Most writers would agree, yet we've all been led to believe otherwise. The vision of the isolated author looms large. Most writers start their journeys with Emily Dickinson-style fantasies about locking themselves in a room, producing some poems, stories, or screenplays, and then releasing them into the world and waiting for the resultant fame and fortune. Plenty of our writing myths also subtly diminish the necessity of making connections. Take Stephen King, for example. In his book On Writing, he delivers what has become an apocryphal story of a young man pounding out short stories and filling a nail on his wall with rejection letters. Nowhere in that tale does he discuss the value of mentors, cohorts, or writers' groups. Perhaps Stephen King truly created his success entirely on his own, in a full American bootstrap sort of way. But that's not the way most writers find success.

When people argue the relative necessity of a masters degree in creative writing, many in the anti-MFA camp point to the incredible wealth of resources now available online, from lectures on Youtube to articles and webinars hosted by authors and agents. These certainly are helpful, but they once again support the fallacy that becoming a writer is something that can be accomplished alone, just the writer and a computer and a hot cup of tea.

In the middle of March 2017, I gave a craft talk for our local writers' guild in which I discussed the need for writers to connect with other writers, in order to build community, to advance writing skills, and to enter into the publishing world. The web resources I addressed in the talk are listed here.

Online Communities

  • Twitter
    • Twitter is the epicenter of the online writing community. From pitch contests to the ability to connect with other writers, agents, editors, and publishers, more and more authors are being published because of Twitter, and are finding support and education through Twitter.
    • This article and this article discuss the specifics of Twitter pitch contests. 
  • Online Writing Groups
    • There are numerous places writers can go to meet other writers and solicit feedback on work. Absolute Writer Water Cooler is a tremendous gathering place for writers seeking to connect with other writers. Reddit hosts numerous subreddits geared towards writers. R/Writing is the largest, with many other groups catering to specific genres and types of writers. Query Tracker, Agent Query Connect, and other websites focus more on the process of finding an agent or publisher, but also offer opportunities to befriend and benefit from other writers.
 The view from a Cirenaica residency

The view from a Cirenaica residency

Educational Opportunities

  • Craft Talks, Residencies, Retreats, and Classes
    • The Chippewa Valley Writers Guild website contains schedules of local craft talks and details of the Cirenaica residencies.
    • Chippewa Valley writers may also want to check out The Loft Literary Center in Minneapolis, which is the next closest epicenter of educational opportunities for writers.
    • To search residencies, retreats, and conferences around the country, Poets and Writers Magazine hosts a fantastic database.
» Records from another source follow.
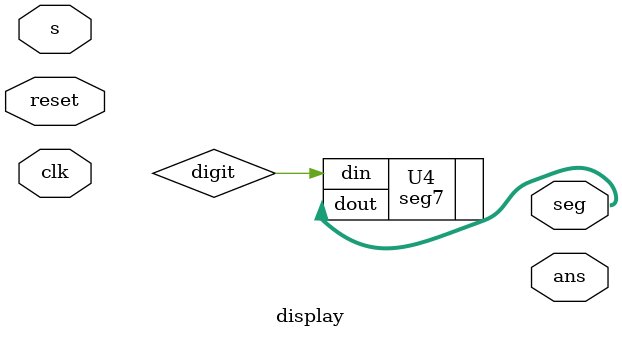
<source format=v>
`timescale 1ns / 1ps

module display(
    input wire clk,reset,
    input wire [31:0]s,
    output wire [6:0]seg,
    output reg [3:0]ans
    );
    //add your own code here
    
    seg7 U4(.din(digit),.dout(seg));
endmodule
</source>
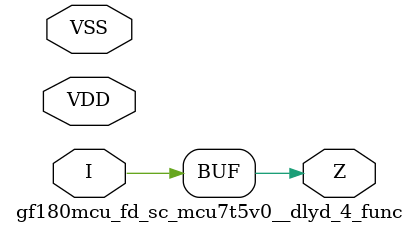
<source format=v>

module gf180mcu_fd_sc_mcu7t5v0__dlyd_4_func( I, Z, VDD, VSS );
input I;
inout VDD, VSS;
output Z;

	buf MGM_BG_0( Z, I );

endmodule

</source>
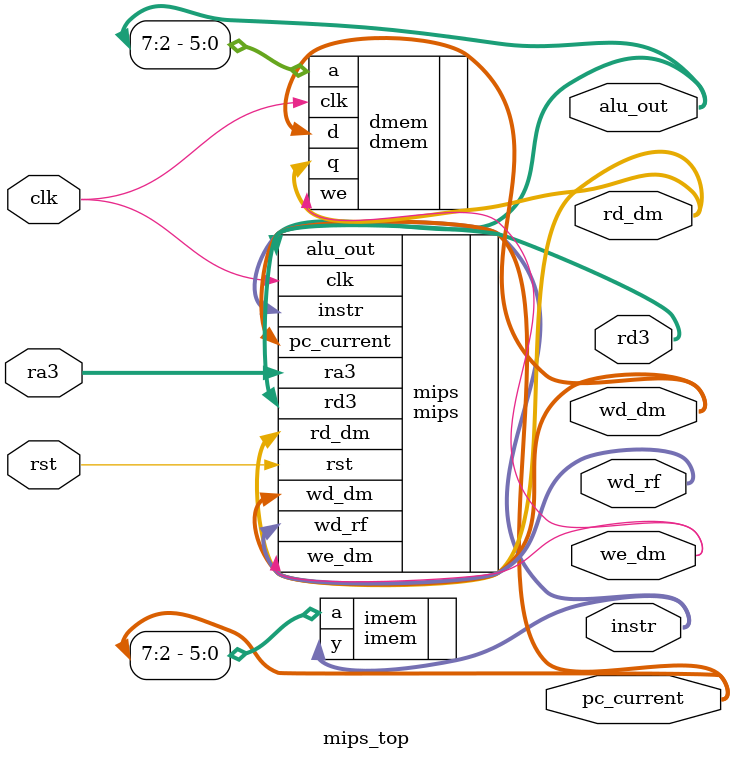
<source format=v>
module mips_top (
        input  wire        clk,
        input  wire        rst,
        input  wire [4:0]  ra3,
        output wire        we_dm,
        output wire [31:0] pc_current,
        output wire [31:0] instr,
        output wire [31:0] alu_out,
        output wire [31:0] wd_dm,
        output wire [31:0] wd_rf,
        output wire [31:0] rd_dm,
        output wire [31:0] rd3
    );

    wire [31:0] DONT_USE;

    mips mips (
            .clk            (clk),
            .rst            (rst),
            .ra3            (ra3),
            .instr          (instr),
            .rd_dm          (rd_dm),
            .we_dm          (we_dm),
            .pc_current     (pc_current),
            .alu_out        (alu_out),
            .wd_dm          (wd_dm),
            .wd_rf          (wd_rf),
            .rd3            (rd3)
        );

    imem imem (
            .a              (pc_current[7:2]),
            .y              (instr)
        );

    dmem dmem (
            .clk            (clk),
            .we             (we_dm),
            .a              (alu_out[7:2]),
            .d              (wd_dm),
            .q              (rd_dm)
        );

endmodule
</source>
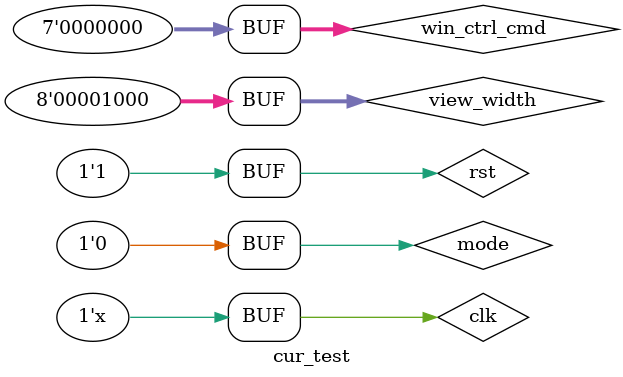
<source format=v>
`timescale 1ns / 1ps


module cur_test;

	// Inputs
	reg clk;
	reg rst;
	reg mode;
	reg [6:0] win_ctrl_cmd;
	reg [7:0] view_width;

	// Outputs
	wire [3:0] win_x;
	wire [3:0] win_y;
	wire [3:0] cur_x;
	wire [3:0] cur_y;

	// Instantiate the Unit Under Test (UUT)
	cursor_ctrl uut (
		.clk(clk), 
		.rst(rst), 
		.mode(mode), 
		.win_ctrl_cmd(win_ctrl_cmd), 
		.win_x(win_x), 
		.win_y(win_y), 
		.cur_x(cur_x), 
		.cur_y(cur_y), 
		.view_width(view_width)
	);

	initial begin
		// Initialize Inputs
		clk = 0;
		rst = 0;
		mode = 0;
		win_ctrl_cmd = 0;
		view_width = 8;

		// Wait 100 ns for global reset to finish
		#100;
		rst = 1;
		win_ctrl_cmd[3] = 1;
		# 20;
		win_ctrl_cmd[3] = 0;
		#20;
		win_ctrl_cmd[4] = 1;
		#20;
		win_ctrl_cmd[4] = 0;
        
		// Add stimulus here

	end
	always begin
		clk = ~clk;#20;
	end
      
endmodule


</source>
Otherwise Google the name of your state and "writers residency" or "writers conference" to see what other options might be close by.
    • If pursuing a more formal educational sounds like a good option, the internet hosts many resources concerning the advisability of earning an MFA or other degree, along with numerous resources for finding and exploring specific programs. Once again, Poets and Writers hosts a great database of opportunities for post-graduate work.

Building Your Local Community

Lulu-Writers-Group.jpg

Whatever your skill level, whatever your ambitions, you can connect with other writers and start building your own writing community, and the benefits will come quickly. It's easy to believe the self-made mythology, and you can certainly attempt to go it alone. But why would you?